A23M-03
Revisiting ENSO Coupled Instability Theory and SST Error Growth in a Fully Coupled Model

Tuesday, 15 December 2015: 14:10
3005 (Moscone West)
Sarah Larson and Ben P Kirtman, University of Miami, Rosenstiel School of Marine and Atmospheric Science, Miami, FL, United States
Abstract:
In an effort to untangle certain mechanisms contributing to the initiation of ENSO events, a coupled model framework is presented to isolate coupled instability induced SST error (or anomaly) growth in the ENSO region. The modeling framework using CCSM4 allows for seasonal ensembles of initialized simulations that are utilized to quantify the spatial and temporal behavior of coupled instabilities and the associated implications for ENSO predictability. The experimental design allows for unstable growth of initial perturbations that are not prescribed and several cases exhibit sufficiently rapid growth to produce ENSO events that do not require a previous ENSO event, large-scale wind trigger, or subsurface heat content precursor. Without these precursors, however, ENSO amplitude is reduced, suggesting that a combination of processes is essential to achieving peak amplitude in CCSM4. The results imply that even without classical precursors, including western Pacific “preconditioning,” ENSO events can be excited via coupled instabilities in fully coupled models. By removing the subsurface heat content precursor, however, essentially a lower bounds for ENSO predictability in CCSM4 is established, although seasonal ensembles initialized later in the calendar year retain some predictability.

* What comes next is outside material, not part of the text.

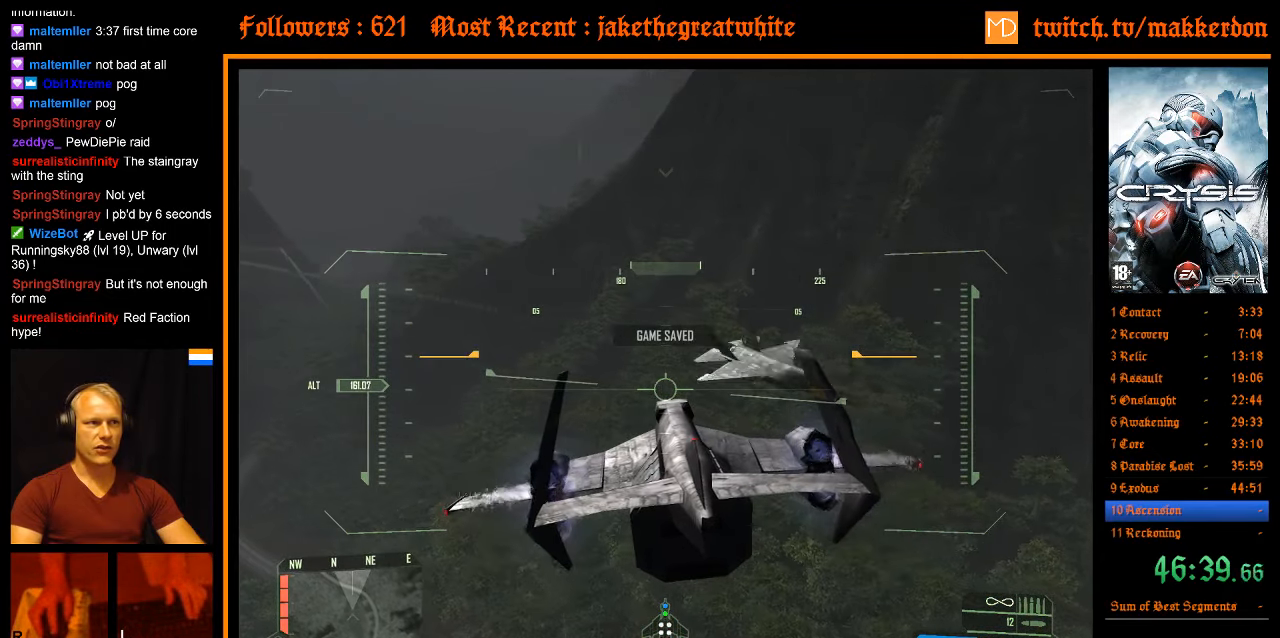
{"keys": ["a", "shift", "space", "w"], "mouse": [], "events": [[50, "shift", "down"]]}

The initial error growth exhibits strong seasonality with fastest growth during spring and summer and also dependence on the initialization month with fastest growth occurring in the July ensemble. The error growth displays a well-defined seasonal limit with ensembles initialized in the winter or spring exhibiting a clear seasonal halt in error growth around September, consistent with increased background stability typical during fall. Overall, dynamically driven error growth in CCSM4 is deemed best characterized by strong seasonality, dependence on the initialization month, and nonlinearity. The results pose real implications for predictability because the final error structure is ENSO-like and occurs without a subsurface precursor, which studies have shown to be essential to ENSO predictability.